Bref rappel : Le 13 mai 1958 : putsch militaire à Alger. De Gaulle appelé à la rescousse. L'"homme providentiel". Lequel voit là l'occasion d'en finir avec un "système politique détestable" qui perdure "depuis cent soixante-neuf ans" : en clair, depuis la Révolution. Pour abattre le régime parlementaire hérité des Lumières et le remplacer par une sorte de monarchie républicaine, il lance le référendum du 28 septembre 1958, qui instaure une nouvelle Constitution, puis celui di 28 octobre 1958, qui établit l'élection du Président au suffrage universel. L'affaire est dans le sac.
Selon une intense propagande gaulliste, "jamais remise en question depuis 1958", la IVè République n'est pas morte à cause du bourbier algérien et du putsch militaire qui es est issu. Mais à cause d'une atre fondamentale : le "régime des partis" qui mène forcément à l' "instabilité gouvernementale" et donc à l' "impuissance".
Guiloineau rappelle que la IVè ne s'est pourtant pas si mal débrouillée que ça au sortir de la guerre, qu'elle a réussi à reconstruire un pays ruiné, déchiré, à régler le problème indochinois, etc.
Mais pour le gaullisme, dit-il, les partis, c'est forcément l'horreur. Leur offrir une représentation et donc un pouvoir dignes de ce nom, c'est reconnaître que la société est composée de groupes ayant des intérêts différents, voire antagonistes. Horrible vision de gauche, qui évoque l'affreuse "lutte des classes". Les gaullistes, au contraire, voient la société comme un groupe uni qui partage les mêmes valeurs : du coup leur parti ne porte jamais le nonm de "parti" mais celui de "rassemblement", d' "union", de "mouvement".
Il y a un peuple et un guide, point final.
Et donc un système électoral propre à assurer la victoire de cette "union".
Quand, c'est rare, la gauche gagne, c'est "par effraction" comme l'a dit benoitement le ministre Baroin.
Ce système, évidemment, provoque l'asphyxie du débat politique, puisque le Parlement n'est qu'une chambre d'enregistrement, le président n'ayant aucun compte à lui rendre. Mais, on le sait, une société sans débats ni conflits est une société morte. Qui donc, aujourd'hui lance les (faux) débats ? Le président lui-même !

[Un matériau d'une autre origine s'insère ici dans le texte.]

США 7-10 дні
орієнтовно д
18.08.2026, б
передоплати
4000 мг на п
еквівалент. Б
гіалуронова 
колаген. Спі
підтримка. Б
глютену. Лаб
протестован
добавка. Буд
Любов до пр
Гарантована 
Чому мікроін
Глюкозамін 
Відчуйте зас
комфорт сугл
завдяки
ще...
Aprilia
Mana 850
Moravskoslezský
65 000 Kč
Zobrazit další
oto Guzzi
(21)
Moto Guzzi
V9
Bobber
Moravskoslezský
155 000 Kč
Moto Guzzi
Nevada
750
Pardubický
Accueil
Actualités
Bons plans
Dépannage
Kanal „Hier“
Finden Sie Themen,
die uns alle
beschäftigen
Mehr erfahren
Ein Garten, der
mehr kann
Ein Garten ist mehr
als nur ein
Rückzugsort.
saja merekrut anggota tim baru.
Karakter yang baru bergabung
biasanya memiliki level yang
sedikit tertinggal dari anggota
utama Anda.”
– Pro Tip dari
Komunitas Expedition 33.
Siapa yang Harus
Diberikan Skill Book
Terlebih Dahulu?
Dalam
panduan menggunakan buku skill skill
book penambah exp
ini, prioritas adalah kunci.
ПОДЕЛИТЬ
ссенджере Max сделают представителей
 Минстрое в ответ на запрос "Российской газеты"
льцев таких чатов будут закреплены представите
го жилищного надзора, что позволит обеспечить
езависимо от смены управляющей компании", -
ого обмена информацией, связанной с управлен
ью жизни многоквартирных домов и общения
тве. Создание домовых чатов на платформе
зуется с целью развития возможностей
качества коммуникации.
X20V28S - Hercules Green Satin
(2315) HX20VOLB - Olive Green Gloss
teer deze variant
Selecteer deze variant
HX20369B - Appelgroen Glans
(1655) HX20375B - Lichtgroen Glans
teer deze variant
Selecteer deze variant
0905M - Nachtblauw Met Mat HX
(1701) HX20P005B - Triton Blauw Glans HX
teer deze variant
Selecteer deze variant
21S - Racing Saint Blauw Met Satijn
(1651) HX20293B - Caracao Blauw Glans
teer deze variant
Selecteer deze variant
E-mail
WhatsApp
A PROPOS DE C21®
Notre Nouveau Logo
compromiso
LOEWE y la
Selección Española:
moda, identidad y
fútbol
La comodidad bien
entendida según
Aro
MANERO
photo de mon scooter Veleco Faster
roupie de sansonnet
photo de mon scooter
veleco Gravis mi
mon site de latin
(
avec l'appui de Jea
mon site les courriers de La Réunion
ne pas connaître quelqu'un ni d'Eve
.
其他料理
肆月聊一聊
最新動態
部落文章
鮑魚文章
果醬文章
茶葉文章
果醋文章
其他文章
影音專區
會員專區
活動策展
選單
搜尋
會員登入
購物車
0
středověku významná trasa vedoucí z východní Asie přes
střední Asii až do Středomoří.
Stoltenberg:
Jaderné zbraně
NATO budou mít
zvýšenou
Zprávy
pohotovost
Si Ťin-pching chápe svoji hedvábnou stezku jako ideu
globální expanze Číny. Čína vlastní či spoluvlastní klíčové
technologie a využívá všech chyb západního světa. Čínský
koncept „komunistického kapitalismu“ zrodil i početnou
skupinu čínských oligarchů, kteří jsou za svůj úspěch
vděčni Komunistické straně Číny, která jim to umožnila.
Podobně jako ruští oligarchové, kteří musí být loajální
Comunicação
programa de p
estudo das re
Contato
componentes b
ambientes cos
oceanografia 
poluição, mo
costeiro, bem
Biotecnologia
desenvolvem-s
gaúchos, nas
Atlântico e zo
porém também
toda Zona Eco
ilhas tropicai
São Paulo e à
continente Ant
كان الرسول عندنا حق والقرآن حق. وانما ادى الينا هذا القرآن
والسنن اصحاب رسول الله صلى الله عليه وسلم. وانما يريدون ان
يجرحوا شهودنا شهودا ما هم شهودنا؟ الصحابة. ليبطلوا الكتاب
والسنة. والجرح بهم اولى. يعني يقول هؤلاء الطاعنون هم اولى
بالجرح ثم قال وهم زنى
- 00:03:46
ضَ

C'est ainsi que, pendant cinq ans, on a vu Sarkozy, pourtant incarnation d'un peuple prétendument uni et unanime, désigner tous les mauvais Français dont la tête ne lui revenait pas, les chômeurs, les grévistes, les fous, ceux qui ne veulent pas lui serrer la main, les Roms, les juges, etc. En période électorale, la schizophrénie atteint des sommets : le président devenu candidat à sa propre succession "emprunte pour son propre usage la force du gouvernement" et se met à vomir abondamment sur les corps intermédiaires, les syndicats, les écolos, les immigrés et, évidemment, ses adversaires de gauche, purement et simplement considérés comme "nuls", incapables et illégitimes.
Bonaparte ne veut voir qu'une tête. La sienne.
Jean-Luc Porquet in "Le Canard Enchaîné" du 4/04/2012.